═════ STORED DATA ═════
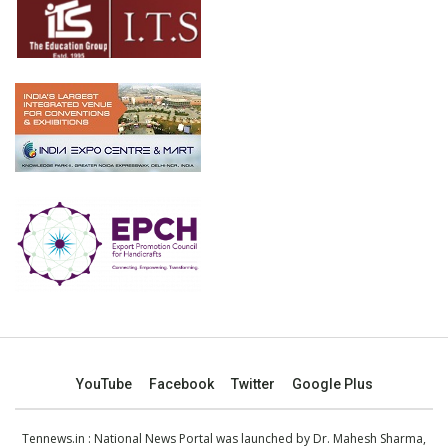
YouTube
Facebook
Twitter
Google Plus
Tennews.in
: National News Portal was launched by Dr. Mahesh Sharma,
═════
• **AIM OF THE EXERCISE**
Retype every line of text in the material above, keeping each line as it appears. Leave the picture out.

• **SOLUTION FOR THIS TASK**
YouTube
Facebook
Twitter
Google Plus
Tennews.in
: National News Portal was launched by Dr. Mahesh Sharma,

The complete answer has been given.